### WHAT TO PRODUCE
Copy each line below in which the string "array" occurs.

(Dataset records)
*** Begin section ***
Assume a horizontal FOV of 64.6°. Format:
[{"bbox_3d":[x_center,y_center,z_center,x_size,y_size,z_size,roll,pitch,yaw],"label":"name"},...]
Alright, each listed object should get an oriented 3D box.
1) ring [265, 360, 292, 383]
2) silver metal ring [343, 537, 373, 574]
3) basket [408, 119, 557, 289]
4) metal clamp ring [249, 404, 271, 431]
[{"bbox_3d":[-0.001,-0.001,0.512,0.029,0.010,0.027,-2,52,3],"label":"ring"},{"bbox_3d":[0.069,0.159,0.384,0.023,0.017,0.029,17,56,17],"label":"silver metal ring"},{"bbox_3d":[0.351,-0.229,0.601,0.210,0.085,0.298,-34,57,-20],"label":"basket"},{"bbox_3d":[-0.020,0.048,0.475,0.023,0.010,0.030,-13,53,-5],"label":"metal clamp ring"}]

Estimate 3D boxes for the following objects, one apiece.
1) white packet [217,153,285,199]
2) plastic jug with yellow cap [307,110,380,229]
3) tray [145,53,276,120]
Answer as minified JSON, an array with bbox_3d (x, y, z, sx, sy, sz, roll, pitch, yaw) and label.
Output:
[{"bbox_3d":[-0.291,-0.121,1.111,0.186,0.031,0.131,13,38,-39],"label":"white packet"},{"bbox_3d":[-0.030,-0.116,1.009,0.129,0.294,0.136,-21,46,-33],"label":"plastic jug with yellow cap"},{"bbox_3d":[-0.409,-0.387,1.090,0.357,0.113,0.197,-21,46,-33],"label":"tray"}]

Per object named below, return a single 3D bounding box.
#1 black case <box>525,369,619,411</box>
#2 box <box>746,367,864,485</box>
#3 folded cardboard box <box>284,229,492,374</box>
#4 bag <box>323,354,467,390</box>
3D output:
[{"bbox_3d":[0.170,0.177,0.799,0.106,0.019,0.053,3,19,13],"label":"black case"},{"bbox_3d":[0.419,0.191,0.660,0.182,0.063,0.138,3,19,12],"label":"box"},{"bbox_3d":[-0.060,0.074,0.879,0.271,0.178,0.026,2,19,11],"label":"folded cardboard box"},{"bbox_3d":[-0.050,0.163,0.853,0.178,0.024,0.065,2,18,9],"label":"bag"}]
*** End section ***
*** Begin section ***
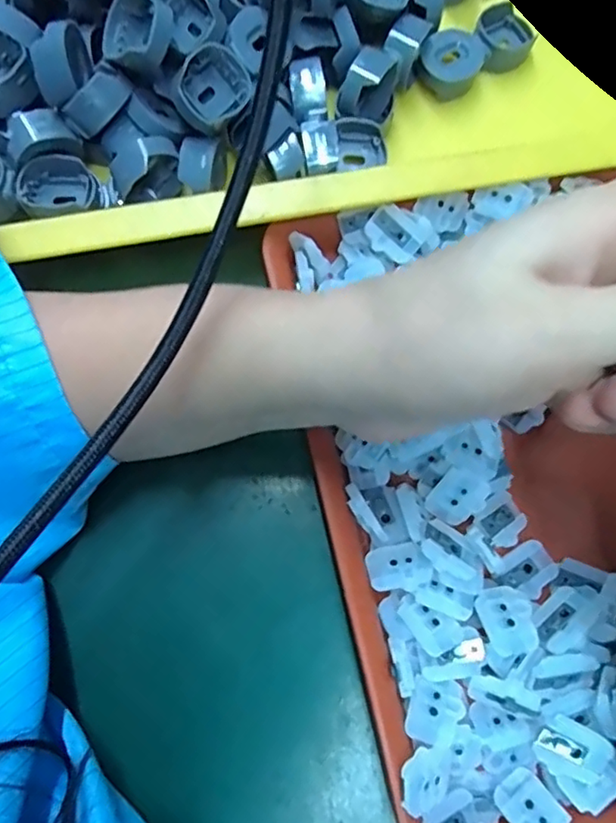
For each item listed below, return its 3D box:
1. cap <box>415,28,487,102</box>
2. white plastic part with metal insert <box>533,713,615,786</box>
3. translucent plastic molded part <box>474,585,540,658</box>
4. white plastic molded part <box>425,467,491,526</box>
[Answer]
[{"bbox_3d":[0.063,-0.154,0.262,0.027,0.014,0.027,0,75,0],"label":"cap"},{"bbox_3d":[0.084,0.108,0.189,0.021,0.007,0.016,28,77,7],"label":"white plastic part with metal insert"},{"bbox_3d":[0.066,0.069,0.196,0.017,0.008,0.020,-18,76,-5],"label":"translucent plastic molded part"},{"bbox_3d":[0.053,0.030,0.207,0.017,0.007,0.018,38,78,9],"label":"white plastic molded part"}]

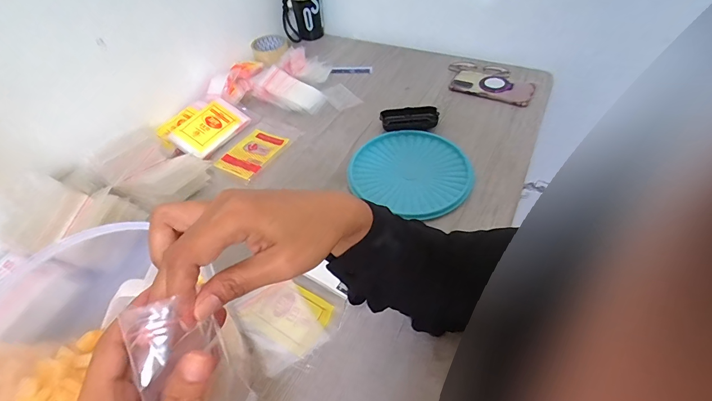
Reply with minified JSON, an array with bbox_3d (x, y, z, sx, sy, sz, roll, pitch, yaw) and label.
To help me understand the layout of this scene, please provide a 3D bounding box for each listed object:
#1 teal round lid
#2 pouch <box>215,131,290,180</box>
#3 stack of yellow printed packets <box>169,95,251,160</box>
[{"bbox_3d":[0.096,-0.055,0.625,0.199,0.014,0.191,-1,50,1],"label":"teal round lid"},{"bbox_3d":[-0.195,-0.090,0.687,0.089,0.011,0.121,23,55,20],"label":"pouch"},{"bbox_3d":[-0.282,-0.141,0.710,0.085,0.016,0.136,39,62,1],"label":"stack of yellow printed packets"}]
*** End section ***
*** Begin section ***
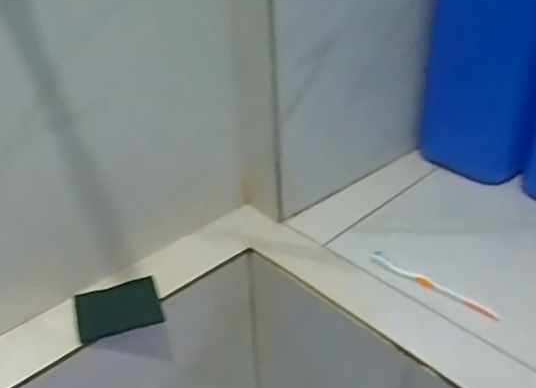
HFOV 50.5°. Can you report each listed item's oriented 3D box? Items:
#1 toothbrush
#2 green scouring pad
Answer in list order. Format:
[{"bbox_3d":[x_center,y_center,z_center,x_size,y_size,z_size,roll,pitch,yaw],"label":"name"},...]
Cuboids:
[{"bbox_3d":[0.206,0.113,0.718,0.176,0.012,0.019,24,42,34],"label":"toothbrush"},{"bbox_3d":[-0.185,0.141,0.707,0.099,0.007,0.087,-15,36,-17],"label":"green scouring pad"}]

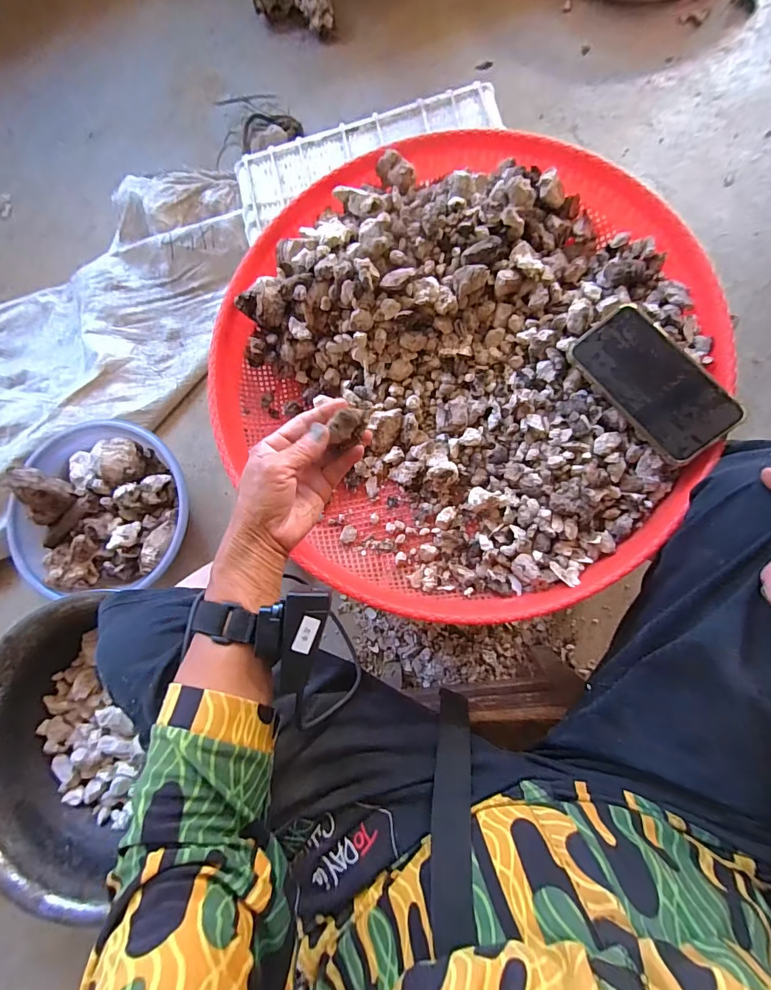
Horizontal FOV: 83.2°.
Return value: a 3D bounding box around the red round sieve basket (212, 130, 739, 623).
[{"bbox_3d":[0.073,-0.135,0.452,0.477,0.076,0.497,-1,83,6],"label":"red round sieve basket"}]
*** End section ***
### TASK RESULT
Answer as minified JSON, an array with bbox_3d (x, y, z, sx, sy, sz, roll, pitch, yaw) and label.
Reply with minified JSON, an array with bbox_3d (x, y, z, sx, sy, sz, roll, pitch, yaw) and label.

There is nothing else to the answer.